One technique introduced in his latest film seems to confirm his serious-comical tendency. The joke takes the place of a maxim, a Bible text, if you will, or moral of the story.” A theme-setting joke in the beginning is attributed to Groucho Marx: “I wouldn’t want to join any club that would have me as a member.” At the end is the familiar story in which someone complains to a psychiatrist about a man who thinks he is a chicken. ‘Why don’t you bring him in for treatment?” the psychiatrist asks. “I would, but we need the eggs.”
Notes
1. Devious Approach to Theology,’ by John Dart, Los Angeles Times October 4, 1975.

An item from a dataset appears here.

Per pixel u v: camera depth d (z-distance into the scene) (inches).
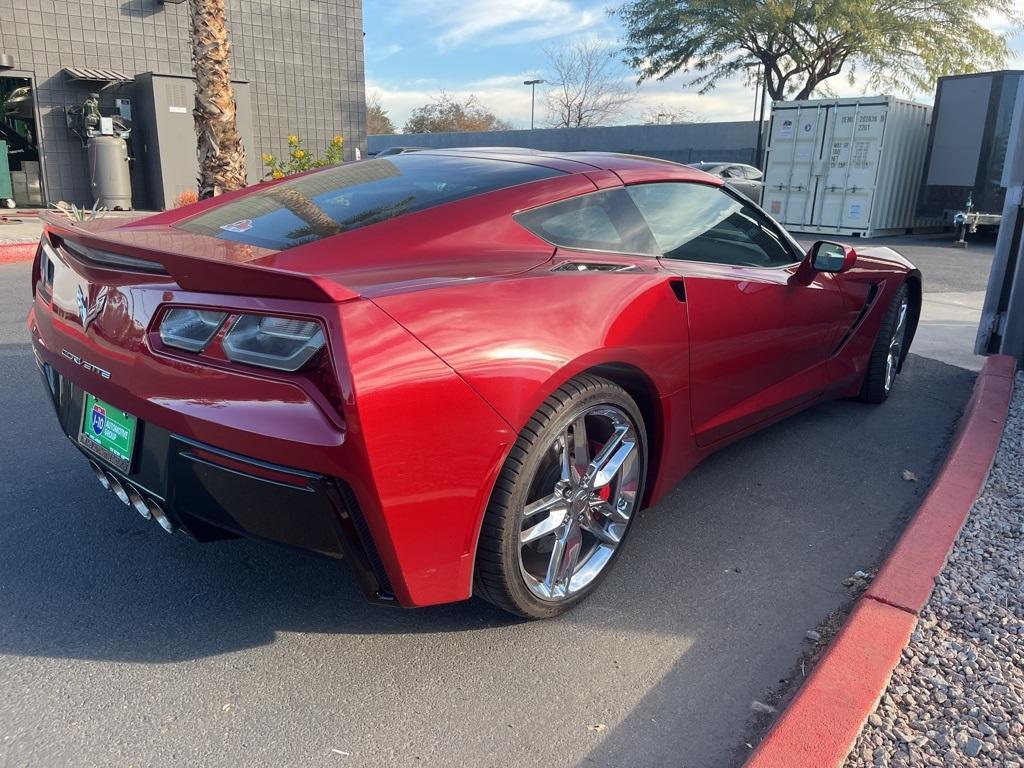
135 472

2. Hiding Out With Woody Allen,’ by Edwin Miller, Seventeen, November 1975.
3. On Being Funny, by Eric Lax (Charterhonse, 1975).
4. “Woody Allen Wipes the Smile Off His Face” by Frank Rich, Esquire, May 1977.
5. “A Conversation With the Real Woody Allen (Or Someone Just Like Him)” by Ken Kelley, Rolling Stone, July 1, 1976.
6. “If Life’s a Joke, Then the Punch Line Is Woody Allen,” by Jim Jerome, People, October 4, 1976.